[[ Information provided, beginning ]]

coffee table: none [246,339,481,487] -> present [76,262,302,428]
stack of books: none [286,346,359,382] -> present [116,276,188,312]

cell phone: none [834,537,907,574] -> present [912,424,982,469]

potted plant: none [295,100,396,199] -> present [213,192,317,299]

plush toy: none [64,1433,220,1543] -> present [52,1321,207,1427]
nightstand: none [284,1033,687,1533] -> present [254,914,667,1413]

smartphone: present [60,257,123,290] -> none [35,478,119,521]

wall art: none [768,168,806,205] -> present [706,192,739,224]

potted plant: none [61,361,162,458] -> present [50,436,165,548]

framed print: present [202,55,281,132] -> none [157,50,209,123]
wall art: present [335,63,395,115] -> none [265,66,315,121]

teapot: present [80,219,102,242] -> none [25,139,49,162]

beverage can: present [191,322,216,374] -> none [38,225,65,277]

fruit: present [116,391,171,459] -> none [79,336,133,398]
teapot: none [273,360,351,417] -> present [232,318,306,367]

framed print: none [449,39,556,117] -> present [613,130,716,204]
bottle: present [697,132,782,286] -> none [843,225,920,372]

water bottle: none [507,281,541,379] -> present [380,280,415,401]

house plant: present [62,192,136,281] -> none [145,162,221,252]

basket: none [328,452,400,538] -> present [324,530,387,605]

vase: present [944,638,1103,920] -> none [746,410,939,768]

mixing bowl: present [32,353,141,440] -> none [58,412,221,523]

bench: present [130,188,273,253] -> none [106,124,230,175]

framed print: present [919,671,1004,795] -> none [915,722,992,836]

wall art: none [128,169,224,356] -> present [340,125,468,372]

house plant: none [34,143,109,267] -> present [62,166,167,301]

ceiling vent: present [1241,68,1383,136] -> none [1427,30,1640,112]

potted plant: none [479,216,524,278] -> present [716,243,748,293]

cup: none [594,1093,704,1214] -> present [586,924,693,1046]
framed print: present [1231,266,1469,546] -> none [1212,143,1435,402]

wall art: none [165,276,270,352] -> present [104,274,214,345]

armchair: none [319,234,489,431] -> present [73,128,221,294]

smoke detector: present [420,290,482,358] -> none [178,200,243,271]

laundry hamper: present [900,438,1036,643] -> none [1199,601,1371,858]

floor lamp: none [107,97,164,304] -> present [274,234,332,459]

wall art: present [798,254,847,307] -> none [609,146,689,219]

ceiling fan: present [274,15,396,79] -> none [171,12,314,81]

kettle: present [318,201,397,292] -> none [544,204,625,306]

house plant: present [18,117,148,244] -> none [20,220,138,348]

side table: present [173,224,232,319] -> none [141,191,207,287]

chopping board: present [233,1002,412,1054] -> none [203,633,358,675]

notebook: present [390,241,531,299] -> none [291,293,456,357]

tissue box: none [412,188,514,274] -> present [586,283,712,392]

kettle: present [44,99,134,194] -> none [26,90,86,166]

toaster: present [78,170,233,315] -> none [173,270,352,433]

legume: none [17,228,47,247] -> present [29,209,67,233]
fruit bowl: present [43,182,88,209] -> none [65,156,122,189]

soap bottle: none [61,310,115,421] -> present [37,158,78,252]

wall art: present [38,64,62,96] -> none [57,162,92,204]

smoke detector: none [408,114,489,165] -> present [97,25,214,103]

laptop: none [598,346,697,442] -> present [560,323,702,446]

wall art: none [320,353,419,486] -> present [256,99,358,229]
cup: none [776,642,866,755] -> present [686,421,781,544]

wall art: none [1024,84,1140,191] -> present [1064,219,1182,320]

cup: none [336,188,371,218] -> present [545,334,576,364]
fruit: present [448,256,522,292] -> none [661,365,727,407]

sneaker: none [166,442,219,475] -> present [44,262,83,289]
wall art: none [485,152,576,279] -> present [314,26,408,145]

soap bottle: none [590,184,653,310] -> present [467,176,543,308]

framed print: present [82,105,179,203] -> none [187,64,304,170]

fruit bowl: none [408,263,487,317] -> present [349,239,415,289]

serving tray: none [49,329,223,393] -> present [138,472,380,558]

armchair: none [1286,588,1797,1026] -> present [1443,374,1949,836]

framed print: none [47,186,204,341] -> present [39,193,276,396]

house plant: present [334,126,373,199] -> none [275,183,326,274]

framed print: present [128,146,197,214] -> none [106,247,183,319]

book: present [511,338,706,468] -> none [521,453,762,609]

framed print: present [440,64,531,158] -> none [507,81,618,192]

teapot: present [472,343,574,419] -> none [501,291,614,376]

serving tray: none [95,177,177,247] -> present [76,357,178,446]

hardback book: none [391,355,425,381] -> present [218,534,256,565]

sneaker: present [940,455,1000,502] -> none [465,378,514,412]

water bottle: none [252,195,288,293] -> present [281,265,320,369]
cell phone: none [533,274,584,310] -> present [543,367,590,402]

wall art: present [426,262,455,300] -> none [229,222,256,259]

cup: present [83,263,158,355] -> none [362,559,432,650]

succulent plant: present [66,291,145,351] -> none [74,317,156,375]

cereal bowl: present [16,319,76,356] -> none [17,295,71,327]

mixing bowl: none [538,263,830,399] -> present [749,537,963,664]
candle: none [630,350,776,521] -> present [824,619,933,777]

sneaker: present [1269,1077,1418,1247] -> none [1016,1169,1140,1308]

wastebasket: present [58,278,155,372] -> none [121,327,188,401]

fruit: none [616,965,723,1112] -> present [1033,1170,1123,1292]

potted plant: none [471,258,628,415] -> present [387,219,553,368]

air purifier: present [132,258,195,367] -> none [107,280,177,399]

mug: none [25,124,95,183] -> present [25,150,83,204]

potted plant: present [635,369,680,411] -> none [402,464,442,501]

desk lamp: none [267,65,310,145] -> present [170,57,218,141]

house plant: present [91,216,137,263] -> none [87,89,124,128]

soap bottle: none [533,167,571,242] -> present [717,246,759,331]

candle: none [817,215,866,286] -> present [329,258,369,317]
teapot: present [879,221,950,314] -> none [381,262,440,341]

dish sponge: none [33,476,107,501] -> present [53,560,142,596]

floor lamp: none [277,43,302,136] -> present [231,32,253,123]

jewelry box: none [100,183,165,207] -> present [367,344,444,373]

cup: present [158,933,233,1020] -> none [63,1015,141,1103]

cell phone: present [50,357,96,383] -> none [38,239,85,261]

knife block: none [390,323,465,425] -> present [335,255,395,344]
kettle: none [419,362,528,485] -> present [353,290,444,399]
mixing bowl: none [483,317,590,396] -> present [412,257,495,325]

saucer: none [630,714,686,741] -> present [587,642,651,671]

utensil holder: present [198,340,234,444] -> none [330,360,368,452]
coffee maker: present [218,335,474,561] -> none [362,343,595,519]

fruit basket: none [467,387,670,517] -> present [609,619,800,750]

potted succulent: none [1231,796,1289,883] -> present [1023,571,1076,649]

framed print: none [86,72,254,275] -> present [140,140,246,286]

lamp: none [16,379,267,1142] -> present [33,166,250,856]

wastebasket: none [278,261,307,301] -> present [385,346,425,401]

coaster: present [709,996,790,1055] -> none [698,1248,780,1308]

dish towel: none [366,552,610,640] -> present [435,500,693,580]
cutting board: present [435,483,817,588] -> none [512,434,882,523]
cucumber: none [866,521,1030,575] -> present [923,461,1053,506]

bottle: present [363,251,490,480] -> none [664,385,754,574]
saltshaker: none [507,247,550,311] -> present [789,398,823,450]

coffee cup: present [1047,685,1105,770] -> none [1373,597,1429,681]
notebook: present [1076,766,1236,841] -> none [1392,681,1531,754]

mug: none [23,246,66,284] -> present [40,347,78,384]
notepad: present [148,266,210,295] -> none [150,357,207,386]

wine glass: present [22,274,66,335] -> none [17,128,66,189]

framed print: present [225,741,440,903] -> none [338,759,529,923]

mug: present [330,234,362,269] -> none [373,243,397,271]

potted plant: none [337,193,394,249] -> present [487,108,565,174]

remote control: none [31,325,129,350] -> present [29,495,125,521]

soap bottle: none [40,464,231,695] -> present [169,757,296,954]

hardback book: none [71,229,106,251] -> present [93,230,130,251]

[[ Information provided, end ]]

There is a run of lines above from the one with "notebook: present [390,241,531,299]" to the one with "toaster: present [78,170,233,315]"; print exactly that run, both ends included, and nothing else.

> **Written reply**
notebook: present [390,241,531,299] -> none [291,293,456,357]

tissue box: none [412,188,514,274] -> present [586,283,712,392]

kettle: present [44,99,134,194] -> none [26,90,86,166]

toaster: present [78,170,233,315] -> none [173,270,352,433]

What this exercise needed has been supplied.